A:        "Yeah, my friends were the first people I told. All of them were very accepting. They understood. Some of them weren’t surprised. Those that were surprised didn’t make it a big deal. During my sophomore year of high school, I told best friend. She’s bi-sexual, and she was very supportive and helped me unravel it to everyone else… I’ve always had straight friends and almost everyone I’ve told has been straight, and they have been very cool with it."

Your community?

A:        "Yeah, the community has been very good about accepting it. I’ve never been ostracized. If anyone has felt any indifference, I don’t know if they have because they’ve never show it."

Q:        Did you ever experience any discrimination because of your sexual orientation/identity?

A:        "I, honestly, never have. I’ve been in the community forever and know a lot of people. I haven’t really gone through anything. It’s pretty much been a smooth ride."

Q:        What if you had come out in some neighboring counties like Pocahontas County or Calhoun County, do you think you could have been as open?

A:       "No, I don’t think so. Webster County is pretty progressive, pretty liberal. If you get up there in northwest, where it is more conservative, I think I would have a hard time. I would feel more out of place."

Q:        Have you ever felt like an outsider?

A:        "Sometimes, when Ben (Ryan’s partner) and I go out. We went out on Valentine’s day for supper. You feel like all eyes are on you and people are judging you and trying to figure out what we’re doing out on Valentine’s Day. In the back of my head, I always feel out of place and wonder what people are thinking. Also, if we go to the movies on a Friday night, without our friends, I get this feeling of anxiety. I mean I shouldn’t care what people think, but I feel that way. 

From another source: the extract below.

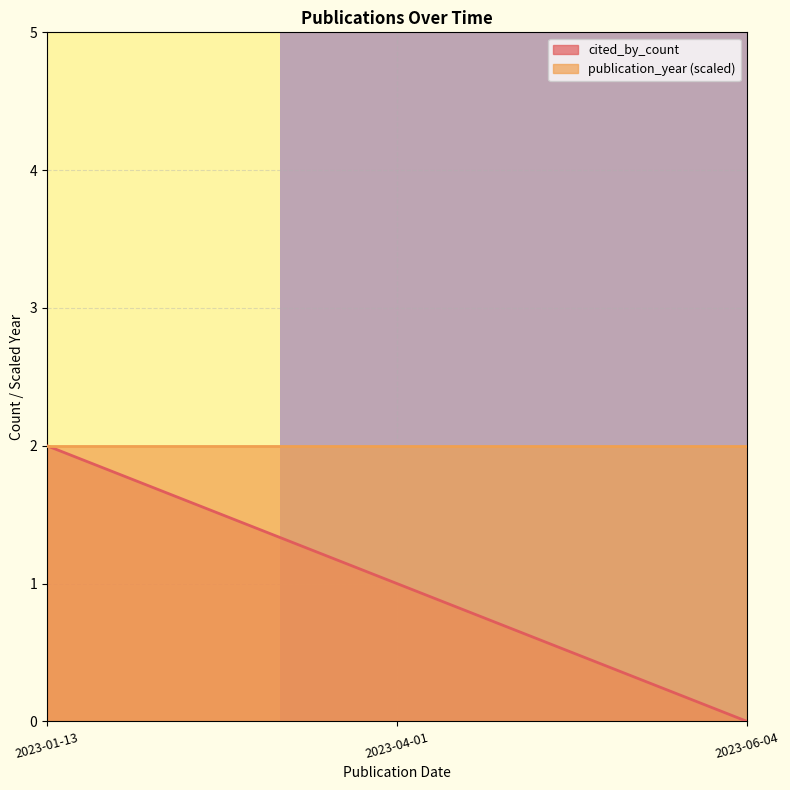

What is the maximum value shown in the chart?

2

Q:        Do you think rural communities are doing enough to be tolerant/supportive of individuals who identify as LGBT?

A:        "Honestly, I feel like it’s kind of ignored. I don’t think people really want to talk about it or face the issue. It’s swept under the rug. I don’t know if that’s because there aren’t that many LGBT people in rural communities, but it’s not a big issue, though it should be. I think it has gotten better, recently, because of the national gay movement, which has set the stage for rural communities to accept the issue."

Q:        What do you think rural communities could do to better address the interests of the LGBT community?

A:        "I think bringing some type of education and awareness to kids in rural communities. One time, we had a speaker come in to our school and talk on LGTB issues. I think it starts with education and awareness."

Ryan closed his interview with this beautifully eloquent statement: "I hope that, 20 years from now, this is an issue we can talk about more openly. It’s an issue that people can be open about and accept, not “tolerate.” I hate the word “tolerate.” I tolerate paying taxes. I don’t think human being should be tolerated. Human beings should be accepted and embraced for who they are."

Ryan’s story provides insight into the experience of individuals in rural America, who identify as LGBT. He has never experienced any direct discrimination in rural communities. He has not migrated to an urban sanctuary, and I don’t think he intends on ever leaving rural Iowa. He has been accepted by his friends, family, and community for what he is--an intelligent, sensible, and compassionate young man, who happens to be gay. I hope that rural communities swiftly move toward building an embracing and accepting environment for those who identify as LGBT.